The older man raised his hand and the boy fell silent. “We died in service to the Empire. Many, many years ago.” He shook his head. “We may both stop searching now.”
“Yes, Decurion.” The Contract mark grew brighter on the boy’s hand, swelling like a tiny star. When it faded, he held a dented helmet, dripping wet.
“The gods do forgive,” he said to me, looking at the helmet with wonder. “You have my thanks, Augur.”
“Divine service requires no thanks,” I replied. The mark of Truth had faded from my palm as well. The young man’s ancient ghost began to lose form altogether. His fellow patrolmen were discorporating alongside him, dissolving into bright mist among the willows.
Not so the decurion. He looked at me with black, eyeless hollows.
“I know you, Augur,” he said. “You wrought a great deal of good in our Holy City. Tell me, does Rome still stand?”
I will admit I was touched, though I didn’t recognize the man. “It does, Decurion. The city has changed, but her glory is undiminished.”
“Then we have both served well,” he said with a smile. “I can leave gladly, and you have my thanks. Tell me true—are my father’s gods waiting for me, or is it the Christ?”
“The gods of Rome have moved on,” I replied gravely. “Like the city, they have changed. As for the other, I cannot say.”
“Then do me a service, if you will. I am . . . I was Aelius Agrippa of the Third Legion Italica. When next you are able, commend me to my homeland.”
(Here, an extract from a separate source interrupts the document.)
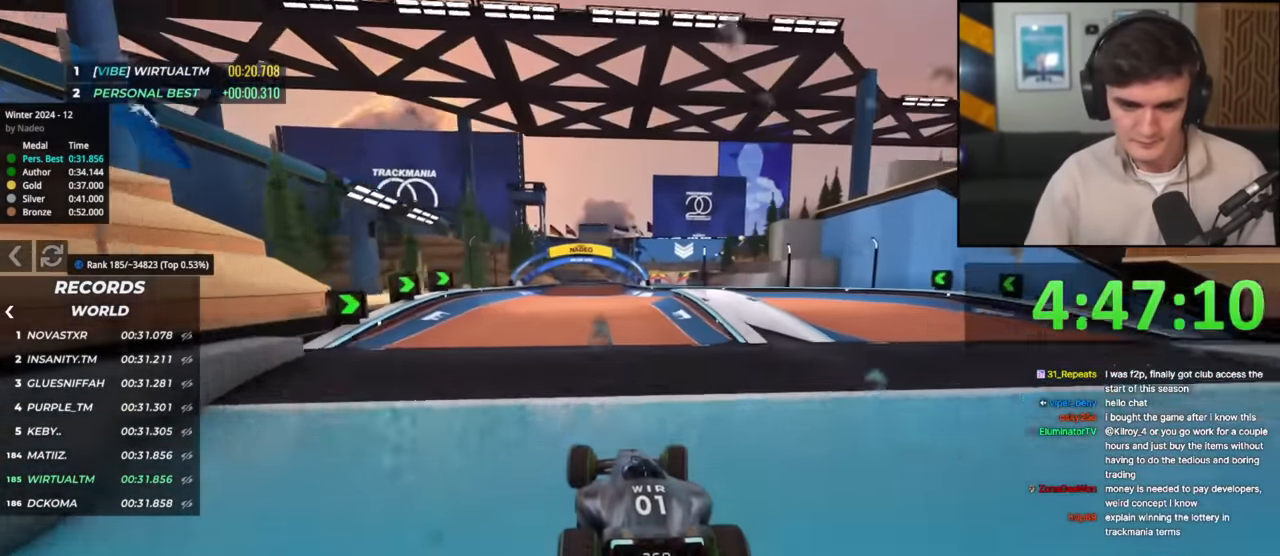
{"keys": ["up"], "events": [[167, "right", "up"]]}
“I give you my word, Decurion.”
“Again, my thanks.” He looked through me for a long moment, his form brightening toward the infinite.
“One last thing, Augur: counsel from one who has seen nearly as many years as you have.” He pointed over my shoulder with a bloody finger.
“Know that you are treating with a dark creature. It deceives you with every word. Be rid of it before it shows its true face.”
“Believe me, I have tried, good soldier,” I replied. “It is most tenacious.”
But the decurion was already leaving. His anima shed its human form, pulled free of its worldly moorings and returned to its purest essence, without sense or identity. He joined his soldiers as a brilliant wisp among the trees, ascending toward the reaches . . .
Finally!
Sarmodel struck like an asp. The decurion’s anima was taken in an instant, blazing briefly and silently as it was consumed.
It was followed immediately by a dozen of the souls among the willows.
In the Arcane light of their demise I had the impression of a hulking, many-armed monster rearing above me.
I closed my eyes and waited for it to be over.
Have you no decency? I asked weakly, when the darkness returned. I could already feel new vitality flooding through my mortal tissue. He knew me!
Sarmodel’s voice was thick with satisfaction.
Not the client was all he said.
1. A reasonably common cough remedy formulated by eighteenth-century “scientists.” I liked a little extra opium in mine, so I tended to make it myself, and the poppies were quite a picture in the springtime.
2. My secret bouquet garni, no less.
3. The temple theatrics were an act of compassion, not necessity. It is no kindness to thrust self-awareness onto a ghost, especially one as old as this one. I try to do it as gently as possible, in terms that will be understood. If that means I have to twitch and moan a bit, I’ll put on a show.